__PASSAGE__.
□ □ □ □ □

*Pinches bridge of nose, exhales through teeth* I agree with Filippo.

But seriously, I think the level of vitriol is getting off the charts, and it’s 
(again) sad to see because Dr. Bernstein is an inspiring scientist with a 
wonderful track record, and I wish people would stop dragging him through the 
mud like this.

But he’s wrong here. The best way to address these potential issues in ML-KEM 
is through improved known-answer tests and other such testing methodologies:

https://github.com/C2SP/wycheproof/pull/242

Sophie’s email is very much on point, too.

Come on, guys, it’s just a signature scheme. Let’s all be nice!

Nadim Kobeissi
Symbolic Software • https://symbolic.software

> On 2 Jun 2026, at 9:05 PM, John Mattsson 
> <[email protected]> wrote:
> 
> Agree with Filippo and Sophie. I do not think the IESG should take any action 
> based on this paper. It does not present anything that has not already been 
> discussed publicly. ML-DSA is clearly a much better algorithm than ECDSA and 
> EdDSA. If the IETF were to recommend anything, it could be the use of a 
> higher security level, but ML-DSA-44 already provides a substantial security 
> margin when used in end-entity certificates. For long-term roots of trust, I 
> would use standalone SLH-DSA.

□ □ □ □ □

__LISTED ENTRIES__.
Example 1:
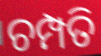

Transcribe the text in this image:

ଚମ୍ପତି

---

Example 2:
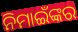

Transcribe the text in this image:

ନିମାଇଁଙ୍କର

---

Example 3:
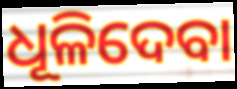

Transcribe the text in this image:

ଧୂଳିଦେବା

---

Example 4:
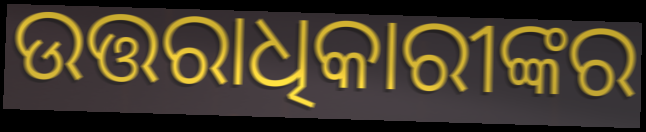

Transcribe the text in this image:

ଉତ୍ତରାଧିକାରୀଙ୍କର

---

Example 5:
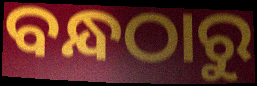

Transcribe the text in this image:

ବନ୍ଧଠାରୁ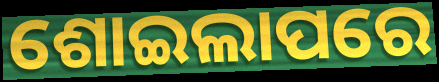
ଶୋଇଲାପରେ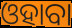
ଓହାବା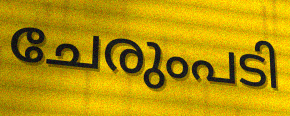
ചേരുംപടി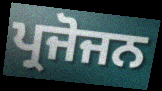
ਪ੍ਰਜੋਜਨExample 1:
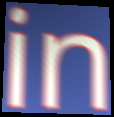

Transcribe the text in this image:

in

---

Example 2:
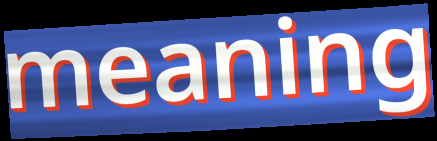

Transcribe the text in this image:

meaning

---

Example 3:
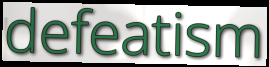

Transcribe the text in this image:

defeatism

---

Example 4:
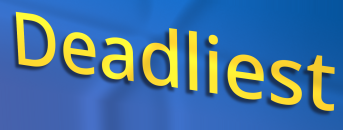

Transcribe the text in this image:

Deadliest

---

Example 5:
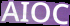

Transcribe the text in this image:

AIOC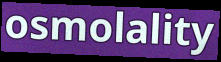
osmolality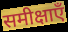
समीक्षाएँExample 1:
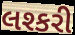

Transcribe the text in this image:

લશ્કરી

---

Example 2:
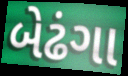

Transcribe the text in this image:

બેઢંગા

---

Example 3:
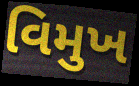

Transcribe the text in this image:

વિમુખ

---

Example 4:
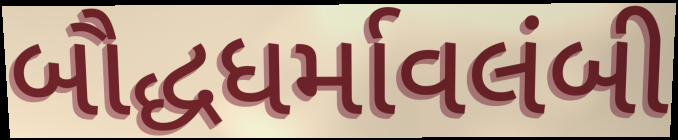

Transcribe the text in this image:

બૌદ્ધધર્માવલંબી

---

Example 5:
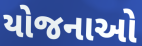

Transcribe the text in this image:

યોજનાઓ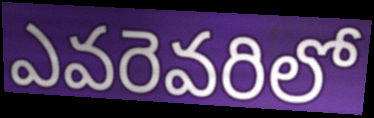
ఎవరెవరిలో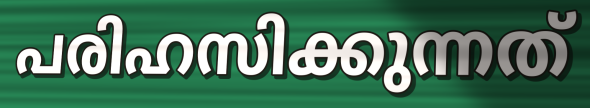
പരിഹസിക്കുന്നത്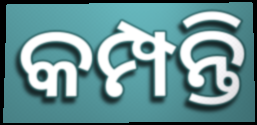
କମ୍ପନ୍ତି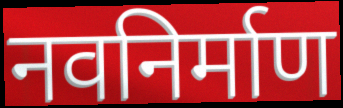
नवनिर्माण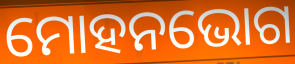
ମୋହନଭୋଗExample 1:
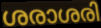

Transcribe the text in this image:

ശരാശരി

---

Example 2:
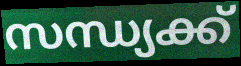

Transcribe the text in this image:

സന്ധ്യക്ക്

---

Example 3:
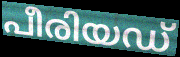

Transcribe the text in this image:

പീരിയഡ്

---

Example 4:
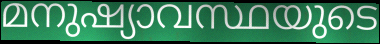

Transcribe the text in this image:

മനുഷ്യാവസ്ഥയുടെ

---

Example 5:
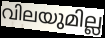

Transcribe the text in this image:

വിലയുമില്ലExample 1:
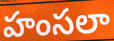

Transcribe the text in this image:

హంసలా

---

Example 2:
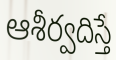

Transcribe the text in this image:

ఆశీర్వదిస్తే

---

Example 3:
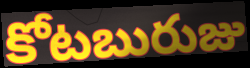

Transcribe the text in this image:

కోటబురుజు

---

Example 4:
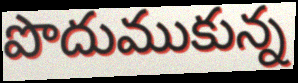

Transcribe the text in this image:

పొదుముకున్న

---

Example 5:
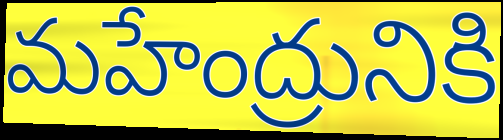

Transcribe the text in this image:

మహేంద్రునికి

□ □ □ □ □

__PROBLEM DESCRIPTION__.
Reproduce the entire email word for word, including the quoted reply at its end.

__RESPONSE TO THIS TASK__.
*Pinches bridge of nose, exhales through teeth* I agree with Filippo.

But seriously, I think the level of vitriol is getting off the charts, and it’s 
(again) sad to see because Dr. Bernstein is an inspiring scientist with a 
wonderful track record, and I wish people would stop dragging him through the 
mud like this.

But he’s wrong here. The best way to address these potential issues in ML-KEM 
is through improved known-answer tests and other such testing methodologies:

https://github.com/C2SP/wycheproof/pull/242

Sophie’s email is very much on point, too.

Come on, guys, it’s just a signature scheme. Let’s all be nice!

Nadim Kobeissi
Symbolic Software • https://symbolic.software

> On 2 Jun 2026, at 9:05 PM, John Mattsson 
> <[email protected]> wrote:
> 
> Agree with Filippo and Sophie. I do not think the IESG should take any action 
> based on this paper. It does not present anything that has not already been 
> discussed publicly. ML-DSA is clearly a much better algorithm than ECDSA and 
> EdDSA. If the IETF were to recommend anything, it could be the use of a 
> higher security level, but ML-DSA-44 already provides a substantial security 
> margin when used in end-entity certificates. For long-term roots of trust, I 
> would use standalone SLH-DSA.